Cengiz Özdemir yazdı: Şehirler, gemiler ve tersanelerin ölümü

İstanbul adalarında yaşayanların ortak sorusu “Gemi ne zaman gelecek?” olmuştur. Gemi ile ada ilişkisi sarsılmaz bir bağımlılık içerir. Adalı iseniz dakik olmak durumundasınız. Gemiye tabisinizdir. Gemiler hasret çekenleri buluşturur, bazen ayırıp uzaklaştırır, yahut ayrılanları kavuşturur. Eskiden Boğaziçi’nde yaşamak da biraz gemilere tabi olmayı gerektiriyormuş. 19. yy.’da henüz sahil yolları yokken tek ulaşım aracı ya kayıklar, yahut Şirket-i Hayriye gemileriydi. Dolayısıyla Boğaz ahalisi de gemilere tabiydi.
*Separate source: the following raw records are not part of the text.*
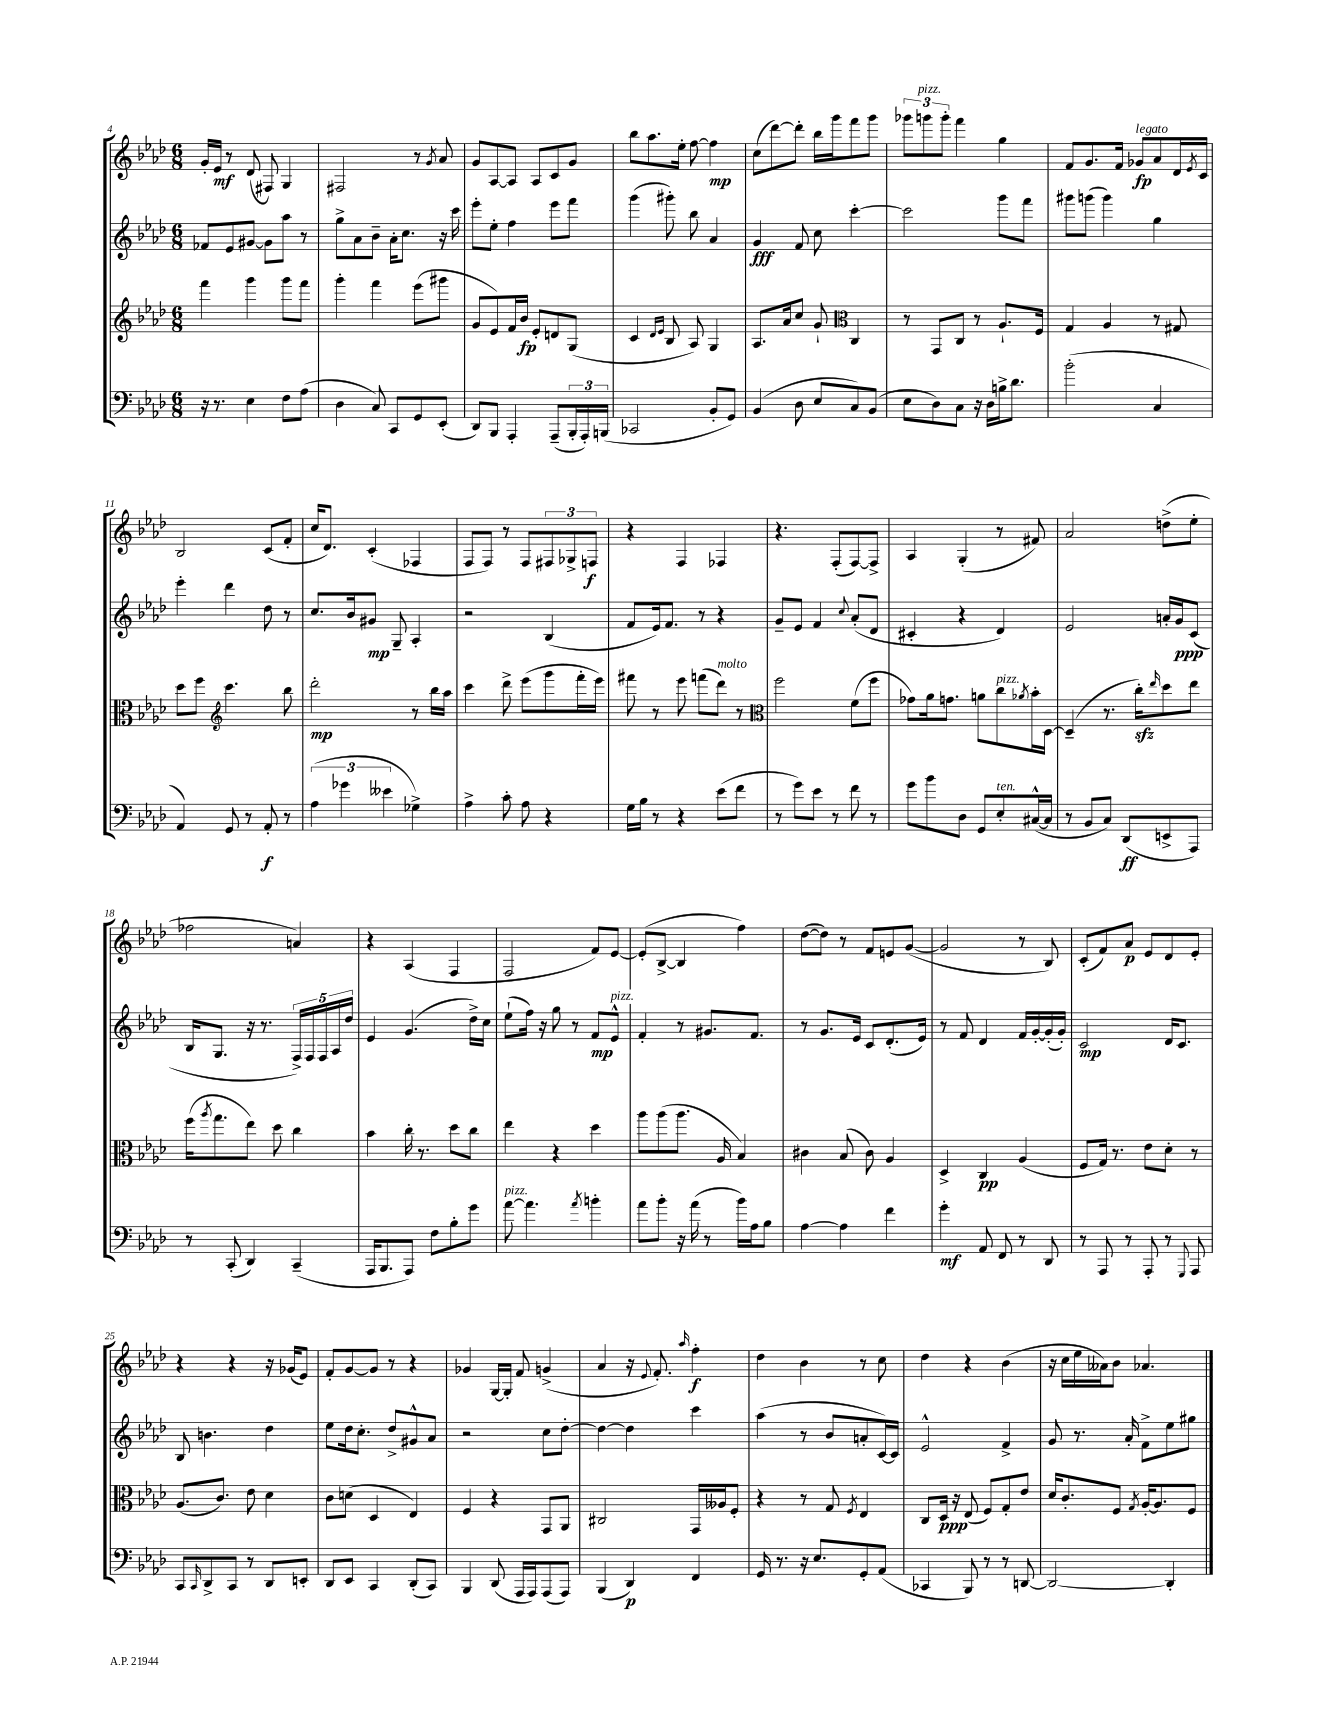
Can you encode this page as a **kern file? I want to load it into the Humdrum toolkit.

**kern	**kern	**kern	**kern
*staff4	*staff3	*staff2	*staff1
*clefF4	*clefG2	*clefG2	*clefG2
*k[b-e-a-d-]	*k[b-e-a-d-]	*k[b-e-a-d-]	*k[b-e-a-d-]
*M6/8	*M6/8	*M6/8	*M6/8
16r	4fff	8f-	16g'
8.r	.	.	16e-
.	.	8e-	8r
4E-	4ggg	[8g#	(8d-
.	.	8g#]	8F#)
8F	8ggg	8aa-	4G
(8A-	8fff	8r	.
=	=	=	=
4D-	4ggg'	8gg^	2F#
.	.	8a-	.
8C)	4fff	8b-~	.
8CC	.	16a-'	.
.	.	8.cc	.
8GG	(8eee-	.	8r
.	.	.	8qg
(8EE-'	8ggg#	16r	8a-
.	.	16ccc	.
=	=	=	=
8DD-)	8g	8eee-'	8g
8BBB-	8e-)	8ee-'	[8A-
4AAA-'	16f	4ff	8A-]
.	16b-	.	.
.	8e-'	.	8A-
(8AAA-~	8d	8eee-	8c
24BBB-'	(8G	8fff	8g
24AAA-')	.	.	.
(24BBB	.	.	.
=	=	=	=
2CC-	4c	(4ggg	8bb-
.	.	.	8.aa-
.	16qqd-	.	.
.	16qqe-	.	.
.	8B-	8ggg#')	.
.	.	.	16ee-'
.	8A-)	8bb-	[8ff
8BB-'	4G	4a-	4ff]
8GG)	.	.	.
=	=	=	=
(4BB-	8.A-	4g	(8cc
.	.	.	[8ddd-)
.	16a-	.	.
8D-	8cc	8f	8ddd-']
8E-	8g`	8cc	16bb-
.	.	.	16ggg
*	*clefC3	*	*
8C)	4C	[4ccc'	8fff
(8BB-	.	.	8ggg
=	=	=	=
8E-	8r	2ccc]	12ggg-
.	.	.	12ggg
8D-)	8GG	.	.
.	.	.	12ggg'
8C	8C	.	4fff
16r	8r	.	.
16D-	.	.	.
16B^	8.A-`	8ggg	4gg
8.d-	.	.	.
.	.	8fff	.
.	16F	.	.
=	=	=	=
(2b-'	4G	8ggg#	8f
.	.	(8ggg	8.g
.	4A-	4ggg)	.
.	.	.	16f
.	.	.	8g-
4C	8r	4gg	8a-
.	8G#	.	16d-
.	.	.	8qe-
.	.	.	16c
=	=	=	=
4AA-)	8dd-	4eee-'	2B-
.	8ff	.	.
*	*clefG2	*	*
8GG	4.ccc	4ddd-	.
8r	.	.	.
8AA-'	.	8dd-	(8c
8r	8bb-	8r	8f'
=	=	=	=
(6A-	2ddd-'	8.cc	16cc
.	.	.	8.d-)
6g-	.	.	.
.	.	16b-	.
.	.	8g#	(4c'
6e--	.	.	.
.	.	8G~	.
4G-^)	8r	4A-'	4F-
.	16bb-	.	.
.	16aa-	.	.
=	=	=	=
4A-^	4ccc	2r	8F
.	.	.	8F)
8c'	8ddd-^	.	8r
8A-	(8eee-	.	8F
4r	8ggg	(4B-	12F#
.	.	.	12G-^
.	16fff'	.	.
.	.	.	12F
.	16eee-)	.	.
=	=	=	=
16G	8fff#	8f	4r
16B-	.	.	.
8r	8r	16e-)	.
.	.	8.f	.
4r	8eee-	.	4F
.	(8fff	8r	.
(8e-	8ddd-)	4r	4F-
8f	8r	.	.
=	=	=	=
*	*clefC3	*	*
8r	2ff	8g~	4.r
8g)	.	8e-	.
8e-	.	4f	.
8r	.	.	(8F'
.	.	8qqcc	.
8f	(8f	(8a-'	[8F)
8r	8ff	8d-	8F^]
=	=	=	=
8g	8g-)	4c#'	4A-
8b-	16a-	.	.
.	8.g	.	.
8D-	.	4r	(4G'
8GG	8a	.	.
8E-'	8cc	4d-)	8r
.	8qa-	.	.
([16C#^^	16b-'	.	8f#)
16C#]	[16D-	.	.
=	=	=	=
8r	(4D-~]	2e-	2a-
8BB-	.	.	.
8C)	8.r	.	.
(8DD-	.	.	.
.	16cc')	.	.
.	16qqee-	.	.
8EE^	8dd-	16a'	(8dd^
.	.	16g	.
8AAA-)	8ee-	(8c	8ee-'
=	=	=	=
8r	(16ff	16B-	2ff-
.	8qaa-	.	.
.	8.gg	8.G	.
(8CC'	.	.	.
4DD-)	8ee-)	16r	.
.	.	8.r	.
.	8dd-	.	.
(4CC~	4cc	20F^)	4a)
.	.	20F	.
.	.	20F	.
.	.	20A-	.
.	.	20dd-	.
=	=	=	=
16AAA-	4b-	4e-	4r
8.BBB-	.	.	.
8AAA-)	16cc'	(4.g	(4A-
.	8.r	.	.
8F	.	.	.
8B-'	8dd-	.	4F
8g	8cc	16dd-^)	.
.	.	16cc	.
=	=	=	=
[8a-	4ee-	(8ee-`	2F
4.a-]	.	16ff)	.
.	.	16r	.
.	4r	8gg	.
.	.	8r	.
8qa-	.	.	.
4b'	4dd-	8f	8f)
.	.	8e-^^	[8e-
=	=	=	=
8a-	8aa-	4f'	(8e-']
8b-'	(8aa-	.	[8B-^
16r	8.aa-	8r	4B-]
(16a-	.	.	.
8r	.	8.g#	.
.	16A-	.	.
16b-)	4B-)	.	4ff)
16A-	.	8.f	.
8B-	.	.	.
=	=	=	=
[4A-	4c#	8r	([8dd-
.	.	8.g	8dd-])
4A-]	(8B-	.	8r
.	.	16e-	.
.	8c#)	8c	8f
4f	4A-	(8.d-'	8e
.	.	.	([8g
.	.	16e-)	.
=	=	=	=
4g'	4D-^	8r	2g]
.	.	8f	.
8AA-	4C	4d-	.
8FF	.	.	.
8r	(4A-	16f	8r
.	.	[16g'	.
8DD-	.	(16g']	8B-)
.	.	16g')	.
=	=	=	=
8r	8F	2c	(8c'
8AAA-	16G)	.	8f)
.	8.r	.	.
8r	.	.	8a-
8AAA-'	8e-	.	8e-
8r	8d-'	16d-	8d-
.	.	8.c	.
8qqGGG	.	.	.
8AAA-	8r	.	8e-'
=	=	=	=
8CC	(8.A-	8B-	4r
16qqCC	.	.	.
8DD-^	.	4.b	.
.	8.c)	.	.
8CC	.	.	4r
8r	8e-	.	.
8DD-	4d-	4dd-	16r
.	.	.	(16g-
8EE'	.	.	8e-)
=	=	=	=
8DD-	8c	8ee-	8f'
8EE-	(8d	16dd-	[8g
.	.	8.cc'	.
4CC	4D-	.	8g]
.	.	8dd-^	8r
(8DD-'	4E-)	8g#^^	4r
8CC)	.	8a-	.
=	=	=	=
4BBB-	4F	2r	4g-
(8DD-	4r	.	[16G
.	.	.	16G']
16AAA-	.	.	8f
16AAA-)	.	.	.
(8AAA-	8GG	8cc	(4g^
8AAA-)	8AA-	[8dd-'	.
=	=	=	=
(4BBB-	2C#	4dd-_	4a-
4DD-)	.	4dd-]	16r
.	.	.	8qqe-
.	.	.	8.f')
.	.	.	16qqaa-
4FF	16GG	4ccc	4ff'
.	16A--	.	.
.	8F'	.	.
=	=	=	=
16GG	4r	(4aa-	4dd-
8.r	.	.	.
16r	8r	8r	4b-
8.E-	.	.	.
.	8G	8b-	.
.	8qF	.	.
8GG'	4E-	8a'	8r
(8AA-	.	[16c)	8cc
.	.	16c]	.
=	=	=	=
4CC-	8C	2e-^^	4dd-
.	16D-	.	.
.	16r	.	.
8BBB-)	(8E-	.	4r
8r	8F)	.	.
8r	8G'	4f^	(4b-
[8DD	8e-	.	.
=	=	=	=
2DD_	16d-	8g	16r
.	8.c'	.	16cc
.	.	8.r	16ee-
.	.	.	16a--)
.	8F	.	8b-
.	.	16a-'	.
.	8qG	.	.
.	[16A-'	8f^	4.a-
.	8.A-]	.	.
4DD']	.	8ee-	.
.	8F	8gg#	.
==	==	==	==
*-	*-	*-	*-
Gemilerle insanların ilişkisi oldukça şahsidir. Gemilerimize isimler koyarız mesela. Hepsinin birer kimliği, kişiliği var gibidir. Gülcemal, Akdeniz, Truva, Nilüfer, Plevne, Bebek, Fenerbahçe, Paşabahçe, Mahmudiye, Hâlas, Kalender, Güzelhisar vb. vb. Çoğuna yer ismi, bazısına şehit adları, bazılarına şahıs adları verilmiş. Aykut Barka gibi, Barış Manço gibi. Barış Manço gemisiyle yapılan Moda mehtap seferleri çok hoş olurdu ve geminin adıyla mütenasipti.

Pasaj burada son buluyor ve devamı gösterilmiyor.